Keep only the lines from the start of the data through the line containing "server dotati di", and output them exactly.

[Material for the task]
- - - - - - -

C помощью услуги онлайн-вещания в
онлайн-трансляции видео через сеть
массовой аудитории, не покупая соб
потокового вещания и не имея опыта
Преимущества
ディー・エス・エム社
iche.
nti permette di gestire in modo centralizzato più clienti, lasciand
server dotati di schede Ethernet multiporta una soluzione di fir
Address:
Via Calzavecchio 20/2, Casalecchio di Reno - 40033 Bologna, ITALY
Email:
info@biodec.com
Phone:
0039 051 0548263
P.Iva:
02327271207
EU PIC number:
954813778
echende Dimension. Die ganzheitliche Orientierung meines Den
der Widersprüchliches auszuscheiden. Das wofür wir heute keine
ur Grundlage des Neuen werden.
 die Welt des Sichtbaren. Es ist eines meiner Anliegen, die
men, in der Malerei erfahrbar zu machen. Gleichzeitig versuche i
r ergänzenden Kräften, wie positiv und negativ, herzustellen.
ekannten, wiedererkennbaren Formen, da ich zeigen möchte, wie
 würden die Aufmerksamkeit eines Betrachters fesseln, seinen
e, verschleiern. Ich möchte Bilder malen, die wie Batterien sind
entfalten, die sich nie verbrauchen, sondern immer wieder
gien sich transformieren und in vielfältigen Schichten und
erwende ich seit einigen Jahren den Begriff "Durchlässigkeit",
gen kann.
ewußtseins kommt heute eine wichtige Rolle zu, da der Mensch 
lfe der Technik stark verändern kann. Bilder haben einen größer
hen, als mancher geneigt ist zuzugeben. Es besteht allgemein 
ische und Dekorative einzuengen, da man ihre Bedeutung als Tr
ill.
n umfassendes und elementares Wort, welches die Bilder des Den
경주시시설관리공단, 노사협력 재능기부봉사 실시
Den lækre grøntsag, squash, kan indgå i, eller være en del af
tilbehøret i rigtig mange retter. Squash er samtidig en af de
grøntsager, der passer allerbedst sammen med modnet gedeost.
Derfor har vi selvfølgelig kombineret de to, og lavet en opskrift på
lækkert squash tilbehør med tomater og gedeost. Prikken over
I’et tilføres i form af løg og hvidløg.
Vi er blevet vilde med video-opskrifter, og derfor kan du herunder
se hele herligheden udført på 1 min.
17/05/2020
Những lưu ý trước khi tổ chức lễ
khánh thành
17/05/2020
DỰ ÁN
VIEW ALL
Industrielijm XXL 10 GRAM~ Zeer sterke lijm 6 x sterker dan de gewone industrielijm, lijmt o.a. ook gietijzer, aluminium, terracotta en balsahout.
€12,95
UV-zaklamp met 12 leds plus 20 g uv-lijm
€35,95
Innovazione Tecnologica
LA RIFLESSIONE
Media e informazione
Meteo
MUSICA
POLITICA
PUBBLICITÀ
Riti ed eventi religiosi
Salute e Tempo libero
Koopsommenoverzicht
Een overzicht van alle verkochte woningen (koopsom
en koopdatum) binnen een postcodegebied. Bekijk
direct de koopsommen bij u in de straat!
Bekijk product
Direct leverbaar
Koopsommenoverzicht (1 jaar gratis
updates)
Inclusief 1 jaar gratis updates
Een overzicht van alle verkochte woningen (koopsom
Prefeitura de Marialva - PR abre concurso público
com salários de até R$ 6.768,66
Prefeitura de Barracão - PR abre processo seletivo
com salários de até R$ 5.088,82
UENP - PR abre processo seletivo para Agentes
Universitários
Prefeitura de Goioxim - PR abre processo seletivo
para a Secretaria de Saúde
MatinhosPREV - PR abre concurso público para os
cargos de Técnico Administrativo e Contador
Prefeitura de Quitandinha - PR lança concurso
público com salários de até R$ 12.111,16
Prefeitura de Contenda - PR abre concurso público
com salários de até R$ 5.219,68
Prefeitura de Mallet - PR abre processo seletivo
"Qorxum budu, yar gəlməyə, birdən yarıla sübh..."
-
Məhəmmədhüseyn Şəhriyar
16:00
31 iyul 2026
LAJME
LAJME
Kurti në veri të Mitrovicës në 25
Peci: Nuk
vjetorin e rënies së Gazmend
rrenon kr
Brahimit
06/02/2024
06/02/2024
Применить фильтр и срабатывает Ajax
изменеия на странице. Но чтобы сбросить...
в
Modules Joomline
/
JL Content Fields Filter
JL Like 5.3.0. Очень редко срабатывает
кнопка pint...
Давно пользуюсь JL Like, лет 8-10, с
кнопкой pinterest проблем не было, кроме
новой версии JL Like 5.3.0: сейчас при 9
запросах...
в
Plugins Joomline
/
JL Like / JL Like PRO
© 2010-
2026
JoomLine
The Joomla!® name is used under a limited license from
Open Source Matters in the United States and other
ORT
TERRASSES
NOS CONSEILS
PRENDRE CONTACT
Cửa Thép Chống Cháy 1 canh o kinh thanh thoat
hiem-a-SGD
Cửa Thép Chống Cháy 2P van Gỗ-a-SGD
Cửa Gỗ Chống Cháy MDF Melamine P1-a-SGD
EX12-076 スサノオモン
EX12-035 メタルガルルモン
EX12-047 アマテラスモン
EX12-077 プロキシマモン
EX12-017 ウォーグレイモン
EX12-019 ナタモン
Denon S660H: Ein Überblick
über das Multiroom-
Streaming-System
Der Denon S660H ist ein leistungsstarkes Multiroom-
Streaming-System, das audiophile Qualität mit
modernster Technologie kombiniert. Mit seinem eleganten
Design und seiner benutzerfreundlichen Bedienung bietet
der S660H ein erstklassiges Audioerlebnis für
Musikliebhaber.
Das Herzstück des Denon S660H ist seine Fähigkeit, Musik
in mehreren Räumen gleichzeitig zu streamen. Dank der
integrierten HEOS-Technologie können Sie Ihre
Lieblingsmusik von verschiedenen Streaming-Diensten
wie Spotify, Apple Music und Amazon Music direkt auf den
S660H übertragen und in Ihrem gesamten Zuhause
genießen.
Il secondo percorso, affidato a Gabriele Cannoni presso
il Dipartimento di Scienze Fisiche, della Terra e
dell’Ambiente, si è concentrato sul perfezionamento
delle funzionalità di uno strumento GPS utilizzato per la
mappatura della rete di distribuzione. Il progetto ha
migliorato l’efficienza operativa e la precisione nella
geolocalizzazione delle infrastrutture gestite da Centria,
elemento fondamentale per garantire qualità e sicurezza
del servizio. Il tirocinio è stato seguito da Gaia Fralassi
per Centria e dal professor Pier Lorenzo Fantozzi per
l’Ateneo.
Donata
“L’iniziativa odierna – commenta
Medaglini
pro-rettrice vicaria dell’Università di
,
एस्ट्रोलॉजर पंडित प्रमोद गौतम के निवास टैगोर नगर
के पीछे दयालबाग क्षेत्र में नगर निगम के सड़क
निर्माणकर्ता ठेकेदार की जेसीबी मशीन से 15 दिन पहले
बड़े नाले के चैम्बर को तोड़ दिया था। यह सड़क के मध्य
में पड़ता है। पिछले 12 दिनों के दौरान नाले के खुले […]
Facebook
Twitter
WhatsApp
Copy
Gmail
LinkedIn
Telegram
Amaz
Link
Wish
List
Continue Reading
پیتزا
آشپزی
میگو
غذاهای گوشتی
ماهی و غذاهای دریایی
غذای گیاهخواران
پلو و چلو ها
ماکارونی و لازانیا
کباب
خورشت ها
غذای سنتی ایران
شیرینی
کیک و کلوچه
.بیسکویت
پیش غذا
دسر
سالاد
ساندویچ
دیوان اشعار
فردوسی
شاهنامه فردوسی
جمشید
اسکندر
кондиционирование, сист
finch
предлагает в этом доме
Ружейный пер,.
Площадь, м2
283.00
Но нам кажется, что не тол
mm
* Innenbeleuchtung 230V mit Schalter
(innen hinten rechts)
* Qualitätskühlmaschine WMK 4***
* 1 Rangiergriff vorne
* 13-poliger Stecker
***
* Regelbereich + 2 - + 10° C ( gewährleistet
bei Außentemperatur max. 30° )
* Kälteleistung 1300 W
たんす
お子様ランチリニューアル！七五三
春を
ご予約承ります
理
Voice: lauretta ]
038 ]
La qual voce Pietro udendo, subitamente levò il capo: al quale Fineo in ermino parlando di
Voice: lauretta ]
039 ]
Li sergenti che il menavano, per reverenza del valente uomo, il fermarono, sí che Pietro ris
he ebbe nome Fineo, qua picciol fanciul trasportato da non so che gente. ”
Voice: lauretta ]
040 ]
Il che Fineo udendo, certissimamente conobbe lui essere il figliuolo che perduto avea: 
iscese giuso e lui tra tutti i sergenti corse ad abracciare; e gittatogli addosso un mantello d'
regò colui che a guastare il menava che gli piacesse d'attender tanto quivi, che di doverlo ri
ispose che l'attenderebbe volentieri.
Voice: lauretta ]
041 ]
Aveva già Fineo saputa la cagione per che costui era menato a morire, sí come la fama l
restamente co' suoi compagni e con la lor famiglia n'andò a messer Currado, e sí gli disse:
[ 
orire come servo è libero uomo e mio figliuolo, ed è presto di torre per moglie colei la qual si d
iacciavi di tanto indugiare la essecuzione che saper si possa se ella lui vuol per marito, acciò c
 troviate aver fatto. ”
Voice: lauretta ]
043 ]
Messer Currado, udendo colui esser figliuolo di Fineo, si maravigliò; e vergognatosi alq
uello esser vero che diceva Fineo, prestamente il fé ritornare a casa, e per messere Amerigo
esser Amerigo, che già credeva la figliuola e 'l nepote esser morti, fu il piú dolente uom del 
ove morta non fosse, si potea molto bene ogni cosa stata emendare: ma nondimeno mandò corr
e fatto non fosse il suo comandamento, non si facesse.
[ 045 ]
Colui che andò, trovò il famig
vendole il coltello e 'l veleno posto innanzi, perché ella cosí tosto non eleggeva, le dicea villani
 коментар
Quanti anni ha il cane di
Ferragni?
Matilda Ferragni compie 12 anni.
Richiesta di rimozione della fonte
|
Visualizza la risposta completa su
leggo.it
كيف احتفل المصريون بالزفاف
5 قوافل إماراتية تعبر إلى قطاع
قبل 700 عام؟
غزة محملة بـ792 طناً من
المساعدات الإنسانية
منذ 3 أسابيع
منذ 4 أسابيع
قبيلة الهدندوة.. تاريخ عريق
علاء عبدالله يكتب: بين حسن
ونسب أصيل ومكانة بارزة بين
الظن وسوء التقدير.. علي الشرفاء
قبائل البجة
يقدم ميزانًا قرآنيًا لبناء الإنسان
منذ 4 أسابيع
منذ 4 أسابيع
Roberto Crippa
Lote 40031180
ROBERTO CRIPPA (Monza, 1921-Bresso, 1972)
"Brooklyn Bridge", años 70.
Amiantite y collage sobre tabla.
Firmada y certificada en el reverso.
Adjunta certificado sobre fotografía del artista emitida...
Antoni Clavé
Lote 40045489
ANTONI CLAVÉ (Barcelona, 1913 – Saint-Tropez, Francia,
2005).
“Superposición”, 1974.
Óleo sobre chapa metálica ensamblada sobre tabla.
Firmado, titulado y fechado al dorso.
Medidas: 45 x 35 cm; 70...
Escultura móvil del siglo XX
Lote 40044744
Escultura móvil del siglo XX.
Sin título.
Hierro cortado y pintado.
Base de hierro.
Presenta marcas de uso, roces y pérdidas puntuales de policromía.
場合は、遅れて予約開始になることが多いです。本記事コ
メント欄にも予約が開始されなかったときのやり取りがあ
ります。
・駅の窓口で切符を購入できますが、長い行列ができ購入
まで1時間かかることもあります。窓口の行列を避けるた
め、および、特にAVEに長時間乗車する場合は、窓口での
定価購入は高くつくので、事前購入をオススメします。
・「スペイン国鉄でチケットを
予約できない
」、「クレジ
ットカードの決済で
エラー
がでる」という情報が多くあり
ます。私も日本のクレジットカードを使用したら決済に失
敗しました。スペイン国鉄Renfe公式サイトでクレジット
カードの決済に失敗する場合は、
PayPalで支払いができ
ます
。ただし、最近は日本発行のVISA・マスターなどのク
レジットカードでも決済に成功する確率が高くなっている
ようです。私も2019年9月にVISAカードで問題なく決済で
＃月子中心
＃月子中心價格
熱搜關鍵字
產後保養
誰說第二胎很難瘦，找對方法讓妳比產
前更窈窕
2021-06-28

- - - - - - -

[Exercise answer]
C помощью услуги онлайн-вещания в
онлайн-трансляции видео через сеть
массовой аудитории, не покупая соб
потокового вещания и не имея опыта
Преимущества
ディー・エス・エム社
iche.
nti permette di gestire in modo centralizzato più clienti, lasciand
server dotati di schede Ethernet multiporta una soluzione di fir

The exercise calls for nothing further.